Listening to his new album, Collections 01, Mandowa's production has blossomed handsomely since his 2009 debut, Ardour. These new ten tracks, freshly scented in enormous fields of flowers and dutifully arranged as precise and faithful as the maps of an ancient cartographer, are impregnated with an enchanting passion that only certain animals – doves, seahorses, and piebalds, to name a few – carry with them wherever they roam, wherever they take shelter, and wherever they die. Like a Jodorowksy scene, these songs are the stuff of symbols, passing clouds, and small, quotidian raptures that would otherwise go unnoticed if Mandowa didn't have the perseverance to engage their attention and pull them in with his favourite hawser: an SP 404.
Online, there are several interviews with Mandowa, in both text and video. He's been asked questions regarding a college degree, (he dropped out) if he's had musical training (“no, not at all” he says) and how exactly he makes his music. He admits that he's heavy on sampling (he manipulates other recordings), records random instruments borrowed from friends, and masters everything on an “old Fruity Loops program.” But what's even more interesting about his music-making is its constant intermixing with his artmaking. He describes a normal day as such: “Now it's like, I come home, wake up – probably working on some art, wait till it dries, walls drying, work on music. When I get a headache I go back and work on some art again, cause this is probably dry by now and then I can see what I can do with it – with fresh eyes. I just go back and forth.”
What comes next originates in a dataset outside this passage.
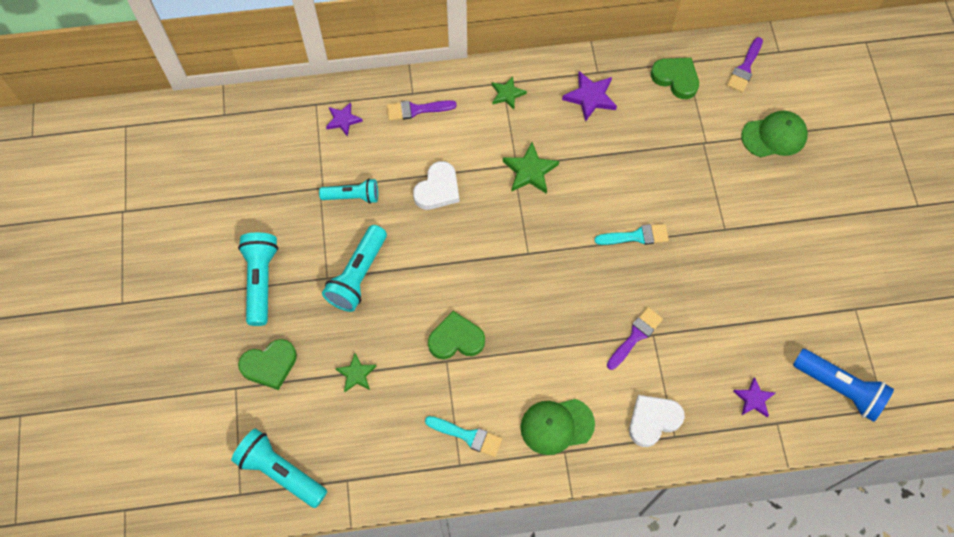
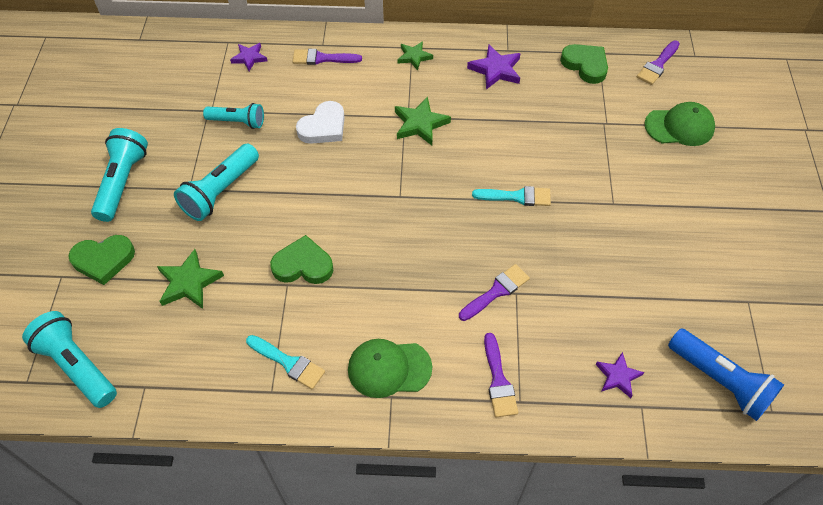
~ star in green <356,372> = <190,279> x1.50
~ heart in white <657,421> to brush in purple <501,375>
Mandowa has put his artwork up in galleries around the world, and has performed live around it too, always acknowledging how unreal and exciting his experiences abroad have been. However, the worlds of his art and music are “the same and separate,” he mentions. Death and life; strife and peace; inner turmoil and outer raptures – all drift inside and outside of his songs. There is a kind of Buddhist acceptance in their dust-covered loops, and in their atmospheres: the continuation of life after death – something that Mandowa encountered not long ago, when his father succumbed to terminal cancer. Thus his work is a reincarnation of yesterday's passions, and moreover, a capturing of the universe's inner commotions, both swirling in a blur of sunshine. His artwork's blobs, smears, and splotches are as resonant to reincarnation as his music's shaky beats, mid-afternoon wind-chime lulls, and woolgatherings accompanied with a cup of tea.
Like a zen koan, Collections 01 provokes enlightenment without giving a single answer – it never gives an answer. It is how spacious its ten songs are that makes them accessible; they're spontaneous and unhurried, gathering momentum in an opaque density, smothered with the visions of rainbow-coloured birds in flight above a rainforest canopy. They have the fresh smell of laundry, the juicy taste of a plum. They're good at blowing soft breezes from a window into a cool bedroom, and capturing the beauty of natural instances: children laughing, a vole traveling over wet cobblestones, the ancient smell of horse manure mixed with old hay.
And like Jodorowsky's oeuvre, they are spiritual. However, they never surrender to cosmic inquietudes – they're songs that would rather wear graphic tees than monk robes. Though he may propose otherwise, Collections 01 is Mandowa letting air out of his memory, squeezing the kneaded blanket of his consciousness and refreshing his spirits; he is not only moving forward after the death of his father, but also, Mandowa smithing sound with such sweet fragrance. As a result, his manipulations have gotten more patient, his sketches have become full tunes, and half-obscured melodies have received a lighting from the lamps. But what kind of spirituality is Collections 01, exactly? In the words of Mandowa himself, it is “a feeling of reaching inner peace.”